I have removed the Username and REST endpoint / query from the log.
The questions I have are as follows: 1. There is a 5s delay evident between the "authorization" log entry and the "dispatch" log entry.
I'm not sure what this means exactly because I'm not sure what Knox is doing under the hood at this time.
It could be:
A delay in the Authorization step (Knox is waiting for auth). If the log entry was generated at the start of the authorization step then there would be a delay evident in the audit log until the dispatch entry is written. I would assume that authorization would be quick, but am not sure.
A delay in the Dispatch step (Knox is waiting on the HBase REST API to return). If the entry was generated after the dispatch step was done. This seems like the more likely candidate as it involves setting up a connection to HBase REST, submitting the query, and waiting for a response.
Does anyone know which of the 2 options above are valid?
Also, are there any ways to fix this delay?
2. The first log entry has a response of "unavailable".
Is this of any concern? All log entries, including non-delayed ones, have this status so I have assumed it is not serious.

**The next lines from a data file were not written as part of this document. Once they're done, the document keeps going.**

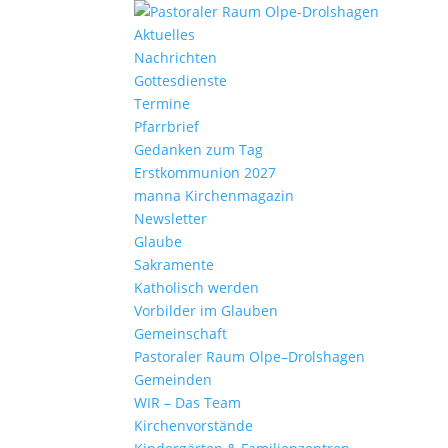
Aktu­elles
Nach­richten
Gottes­dienste
Termine
Pfarr­brief
Gedanken zum Tag
Erst­kom­mu­nion 2027
manna Kirchen­ma­gazin
News­letter
Glaube
Sakra­mente
Katho­lisch werden
Vorbilder im Glauben
Gemein­schaft
Pasto­raler Raum Olpe–Drolshagen
Gemeinden
WIR – Das Team
Kirchen­vor­stände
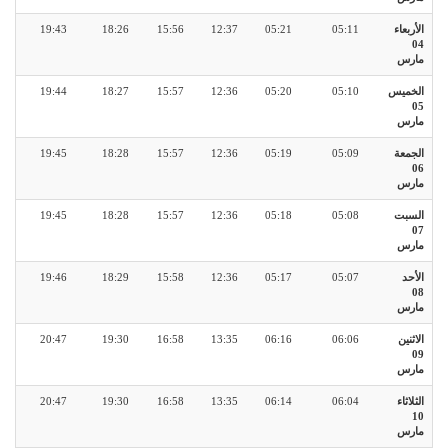
الأربعاء
05:11
05:21
12:37
15:56
18:26
19:43
04
مارس
الخميس
05:10
05:20
12:36
15:57
18:27
19:44
05
مارس
الجمعة
05:09
05:19
12:36
15:57
18:28
19:45
06
مارس
السبت
05:08
05:18
12:36
15:57
18:28
19:45
07
مارس
الأحد
05:07
05:17
12:36
15:58
18:29
19:46
08
مارس
الاثنين
06:06
06:16
13:35
16:58
19:30
20:47
09
مارس
الثلاثاء
06:04
06:14
13:35
16:58
19:30
20:47
10
مارس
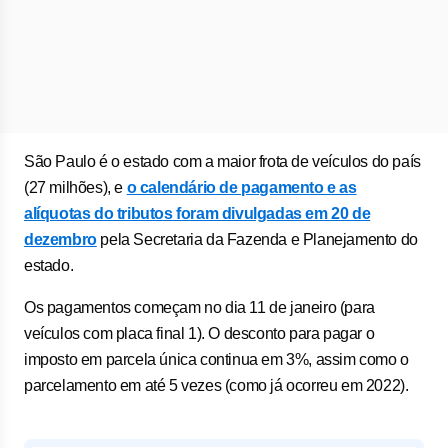
São Paulo é o estado com a maior frota de veículos do país
(27 milhões), e
o calendário de pagamento e as
alíquotas do tributos foram divulgadas em 20 de
dezembro
pela Secretaria da Fazenda e Planejamento do
estado.
Os pagamentos começam no dia 11 de janeiro (para
veículos com placa final 1). O desconto para pagar o
imposto em parcela única continua em 3%, assim como o
parcelamento em até 5 vezes (como já ocorreu em 2022).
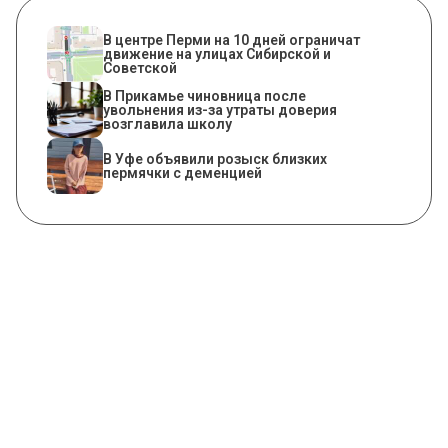
В центре Перми на 10 дней ограничат
движение на улицах Сибирской и
Советской
В Прикамье чиновница после
увольнения из-за утраты доверия
возглавила школу
В Уфе объявили розыск близких
пермячки с деменцией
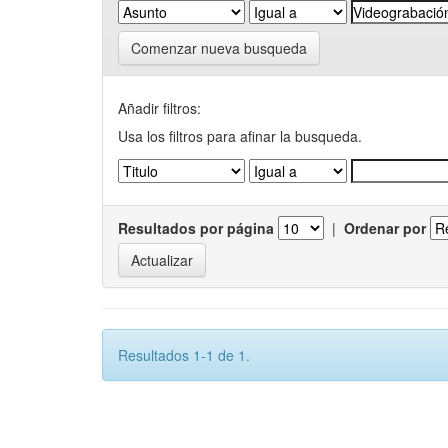
Comenzar nueva busqueda
Añadir filtros:
Usa los filtros para afinar la busqueda.
Resultados por página
|
Ordenar por
Resultados 1-1 de 1.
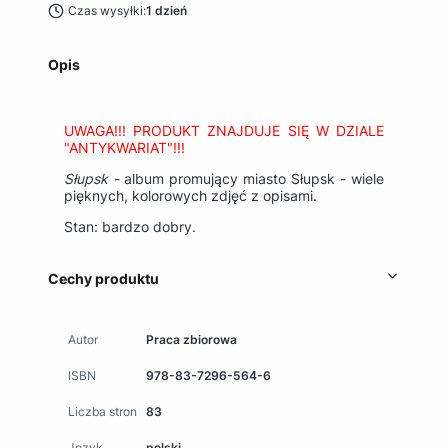
Czas wysyłki:
1 dzień
Opis
UWAGA!!! PRODUKT ZNAJDUJE SIĘ W DZIALE
"ANTYKWARIAT"!!!
Słupsk -
album promujący miasto Słupsk - wiele
pięknych, kolorowych zdjęć z opisami.
Stan: bardzo dobry.
Cechy produktu
Autor
Praca zbiorowa
ISBN
978-83-7296-564-6
Liczba stron
83
Język
polski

Some metrics of our cluster:
The delays do not seem to be related to query load / concurrency
We do around 30 queries per second which HBase is supposed to handle. Not sure if the REST API or Knox gateway are rated for this degree of concurrency.

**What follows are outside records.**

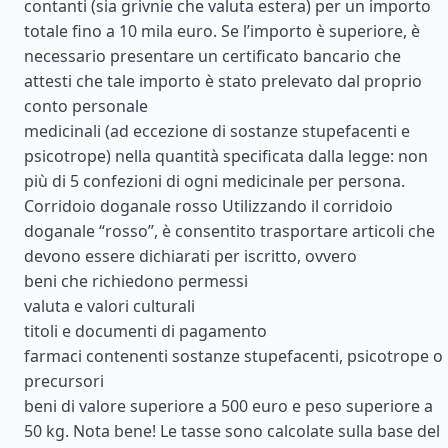
contanti (sia grivnie che valuta estera) per un importo
totale fino a 10 mila euro. Se l’importo è superiore, è
necessario presentare un certificato bancario che
attesti che tale importo è stato prelevato dal proprio
conto personale
medicinali (ad eccezione di sostanze stupefacenti e
psicotrope) nella quantità specificata dalla legge: non
più di 5 confezioni di ogni medicinale per persona.
Corridoio doganale rosso Utilizzando il corridoio
doganale “rosso”, è consentito trasportare articoli che
devono essere dichiarati per iscritto, ovvero
beni che richiedono permessi
valuta e valori culturali
titoli e documenti di pagamento
farmaci contenenti sostanze stupefacenti, psicotrope o
precursori
beni di valore superiore a 500 euro e peso superiore a
50 kg. Nota bene! Le tasse sono calcolate sulla base del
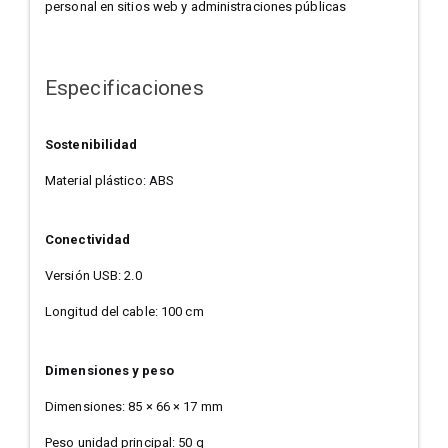
personal en sitios web y administraciones públicas
Especificaciones
Sostenibilidad
Material plástico: ABS
Conectividad
Versión USB: 2.0
Longitud del cable: 100 cm
Dimensiones y peso
Dimensiones: 85 × 66 × 17 mm
Peso unidad principal: 50 g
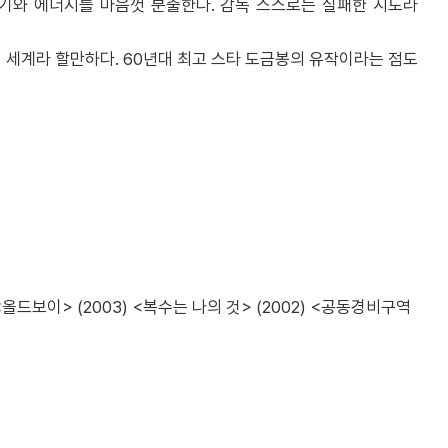
패기와 에너지를 마음껏 분출한다. 감독 스스로는 실패한 시도라
 세계라 할만하다. 60년대 최고 스타 도금봉의 유작이라는 점도
) <올드보이> (2003) <복수는 나의 것> (2002) <공동경비구역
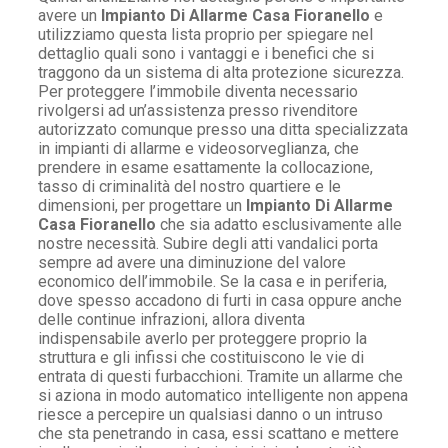
avere un
Impianto Di Allarme Casa Fioranello
e
utilizziamo questa lista proprio per spiegare nel
dettaglio quali sono i vantaggi e i benefici che si
traggono da un sistema di alta protezione sicurezza.
Per proteggere l’immobile diventa necessario
rivolgersi ad un’assistenza presso rivenditore
autorizzato comunque presso una ditta specializzata
in impianti di allarme e videosorveglianza, che
prendere in esame esattamente la collocazione,
tasso di criminalità del nostro quartiere e le
dimensioni, per progettare un
Impianto Di Allarme
Casa Fioranello
che sia adatto esclusivamente alle
nostre necessità. Subire degli atti vandalici porta
sempre ad avere una diminuzione del valore
economico dell’immobile. Se la casa e in periferia,
dove spesso accadono di furti in casa oppure anche
delle continue infrazioni, allora diventa
indispensabile averlo per proteggere proprio la
struttura e gli infissi che costituiscono le vie di
entrata di questi furbacchioni. Tramite un allarme che
si aziona in modo automatico intelligente non appena
riesce a percepire un qualsiasi danno o un intruso
che sta penetrando in casa, essi scattano e mettere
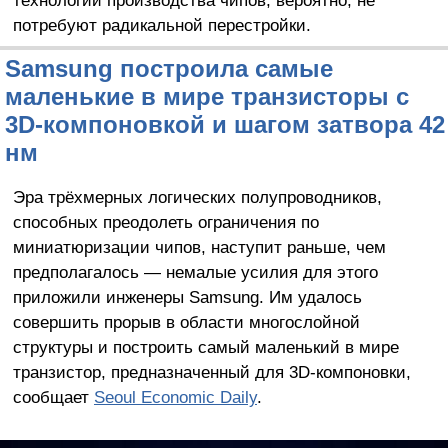
потребуют радикальной перестройки.
Samsung построила самые
маленькие в мире транзисторы с
3D-компоновкой и шагом затвора 42
нм
Эра трёхмерных логических полупроводников,
способных преодолеть ограничения по
миниатюризации чипов, наступит раньше, чем
предполагалось — немалые усилия для этого
приложили инженеры Samsung. Им удалось
совершить прорыв в области многослойной
структуры и построить самый маленький в мире
транзистор, предназначенный для 3D-компоновки,
сообщает
Seoul Economic Daily
.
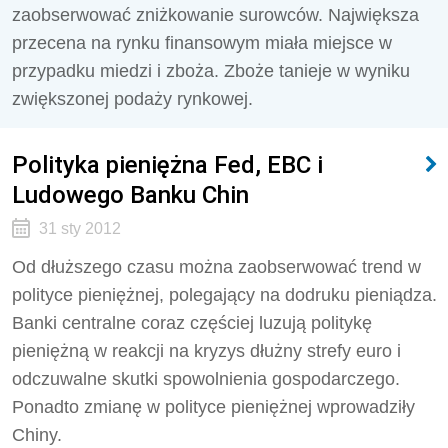
zaobserwować zniżkowanie surowców. Największa
przecena na rynku finansowym miała miejsce w
przypadku miedzi i zboża. Zboże tanieje w wyniku
zwiększonej podaży rynkowej.
Polityka pieniężna Fed, EBC i
Ludowego Banku Chin
31 sty 2012
Od dłuższego czasu można zaobserwować trend w
polityce pieniężnej, polegający na dodruku pieniądza.
Banki centralne coraz częściej luzują politykę
pieniężną w reakcji na kryzys dłużny strefy euro i
odczuwalne skutki spowolnienia gospodarczego.
Ponadto zmianę w polityce pieniężnej wprowadziły
Chiny.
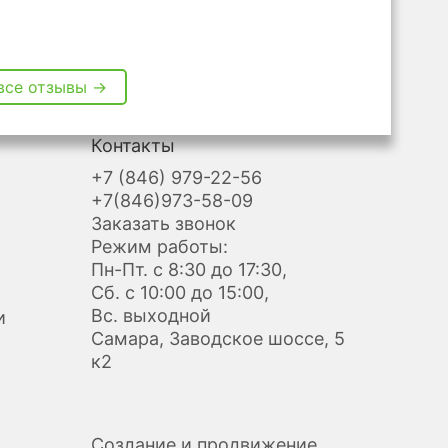
все отзывы →
Контакты
+7 (846) 979-22-56
+7(846)973-58-09
Заказать звонок
Режим работы:
Пн-Пт. с 8:30 до 17:30,
Сб. с 10:00 до 15:00,
Вс. выходной
и
Самара, Заводское шоссе, 5
к2
Создание и продвижение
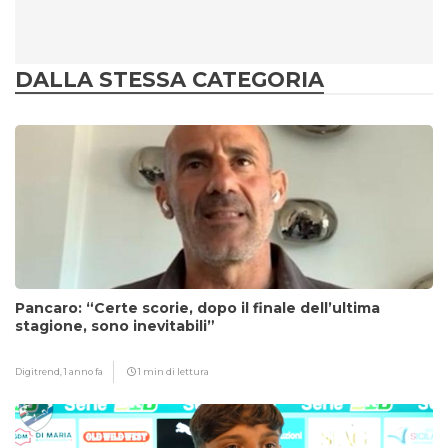
DALLA STESSA CATEGORIA
Pancaro: “Certe scorie, dopo il finale dell’ultima
stagione, sono inevitabili”
Digitrend,
1 anno fa
1 min di lettura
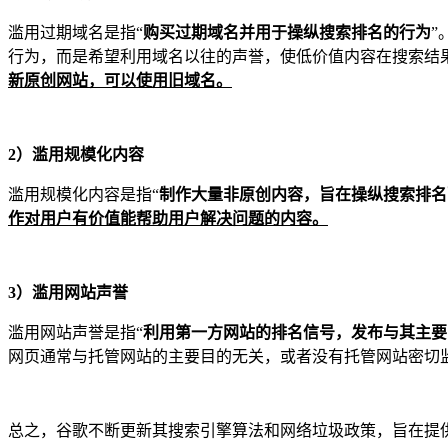
滥用过期域名是指“
购买过期域名并用于操纵搜索排名的行为
”
行为，而是希望利用域名以往的声誉，使低价值内容在搜索结
新原创网站，可以使用旧域名。
2
）滥用规模化内容
滥用规模化内容是指“
制作大量非原创内容，旨在操纵搜索排名
作对用户有价值能帮助用户解决问题的内容。
3
）滥用网站声誉
滥用网站声誉是指“
利用第一方网站的排名信号，发布与其主要
网页通常与托管网站的主要目的无关，或者没有托管网站密切
总之，谷歌不断更新其搜索引擎算法和网络垃圾政策，旨在提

We have plenty of hardware - more than 10 worker nodes. The HBase REST and Knox services are both running on the same master node.
The queries are small and return maybe 10 rows and 30 columns at most from HBase
Based on the above we don't expect a hardware issue or an issue with HBase itself (although anything is possible). We expect the issue to perhaps be with Knox or the HBase REST API.
I think spawning the HBase connection is the most likely cause of the delay. Authorization architecture with Ranger is all enforced at the edges, in your case at the Knox nodes (can the user access the HBase topology) and at the Region server (can the client access the Hbase objects).
I would think that every call to Knox Hbase topology/Hbase REST will mean a new connection to HBase, but I am not sure.
You could try to eliminate causes by testing whether direct calls to HBase Rest have the same latency.